Roman
sépulcral et désespéré, Lauve le pur
est une véritable plongée dans le ventre noir et gargouillant de la Capitale –
et tout autant dans les entrailles malmenées de Lauve, cet homme perdu qui marche
dans Paris sans compagnons, couvert de ses propres excréments : de cela
qu’il n’a pu retenir et qui, dans le métro où cet improbable hommage fut rendu
à ses semblables, le désigne à être un paria de plus, exilé dans le fruit puant
de ses intestins : faible îlot de chair dérivant au cœur de cette nuit
parisienne dont les néons criards rappellent à s'y méprendre le fard dégoulinant
des vieilles putes sans âge.
Dans
les villes, la nuit n'existe plus, elle a été mise à l'index par tous les
inquisiteurs de “l’immédiat”, de “l’actuel” : fantômes d’individus qui
défendent à cor et à cri le faux, le creux, le toc, les lumières artificielles.
Dans ce désert des âmes, Lauve ira seul au plus loin de ses propres ténèbres,
éclairé par quelques réverbères qui promènent sur le bitume leur pâle halo de
cendres.
Richard
Millet nous parle des humbles avec ce qu'il y faut de douceur et de franche
rudesse, se faisant le loyal scribe de tous ces êtres que la vie moderne a
mutilés par le langage mort qui règne à présent sur toutes choses, dans le vide
croissant qui se repaît de chacun ainsi qu'une araignée de mouches ; au
cœur enfin de cette prodigieuse bassesse qui proclame tranquillement la haine de
toute grandeur.
###
▸ TRAVAIL DEMANDÉ
Citez mot pour mot, s'il vous plaît, l'extrait du passage choisi qui commence aux mots « Dans ce désert » et s'arrête après « toute grandeur. ».

▸ LISTE DES DONNÉES
###
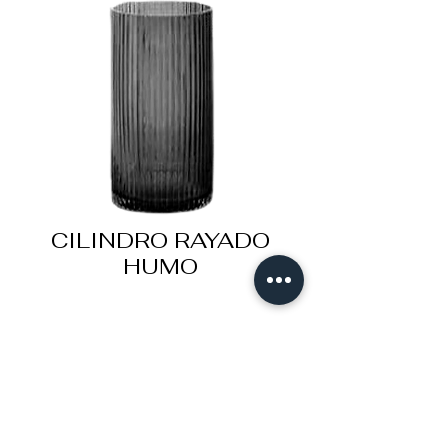
CILINDRO RAYADO
HUMO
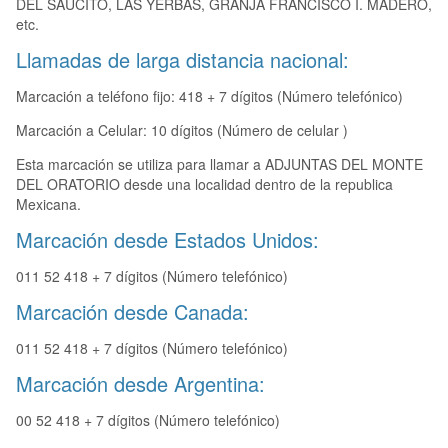
DEL SAUCITO, LAS YERBAS, GRANJA FRANCISCO I. MADERO,
etc.
Llamadas de larga distancia nacional:
Marcación a teléfono fijo: 418 + 7 dígitos (Número telefónico)
Marcación a Celular: 10 dígitos (Número de celular )
Esta marcación se utiliza para llamar a ADJUNTAS DEL MONTE
DEL ORATORIO desde una localidad dentro de la republica
Mexicana.
Marcación desde Estados Unidos:
011 52 418 + 7 dígitos (Número telefónico)
Marcación desde Canada:
011 52 418 + 7 dígitos (Número telefónico)
Marcación desde Argentina:
00 52 418 + 7 dígitos (Número telefónico)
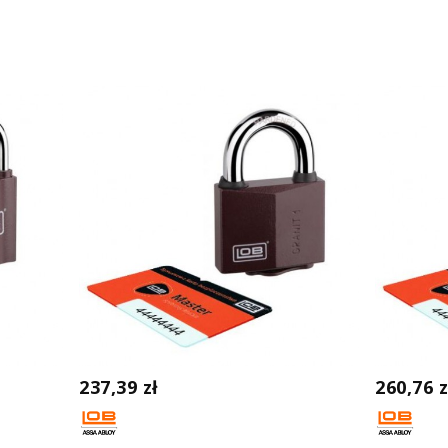
237,39 zł
260,76 z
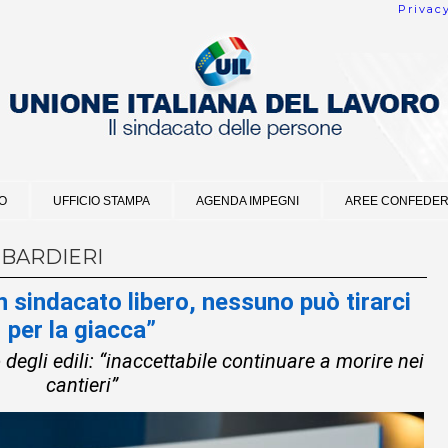
Privac
O
UFFICIO STAMPA
AGENDA IMPEGNI
AREE CONFEDER
MBARDIERI
 sindacato libero, nessuno può tirarci
per la giacca”
o degli edili: “inaccettabile continuare a morire nei
cantieri”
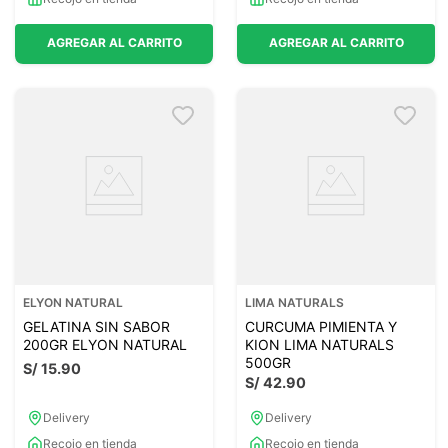
AGREGAR AL CARRITO
AGREGAR AL CARRITO
ELYON NATURAL
LIMA NATURALS
GELATINA SIN SABOR
CURCUMA PIMIENTA Y
200GR ELYON NATURAL
KION LIMA NATURALS
500GR
S/
15
.
90
S/
42
.
90
Delivery
Delivery
Recojo en tienda
Recojo en tienda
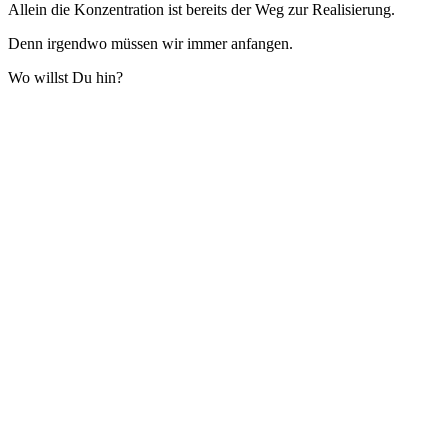
Allein die Konzentration ist bereits der Weg zur Realisierung.
Denn irgendwo müssen wir immer anfangen.
Wo willst Du hin?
###
▸ ZONE DE RÉPONSE
Dans ce désert des âmes, Lauve ira seul au plus loin de ses propres ténèbres,
éclairé par quelques réverbères qui promènent sur le bitume leur pâle halo de
cendres.
Richard
Millet nous parle des humbles avec ce qu'il y faut de douceur et de franche
rudesse, se faisant le loyal scribe de tous ces êtres que la vie moderne a
mutilés par le langage mort qui règne à présent sur toutes choses, dans le vide
croissant qui se repaît de chacun ainsi qu'une araignée de mouches ; au
cœur enfin de cette prodigieuse bassesse qui proclame tranquillement la haine de
toute grandeur.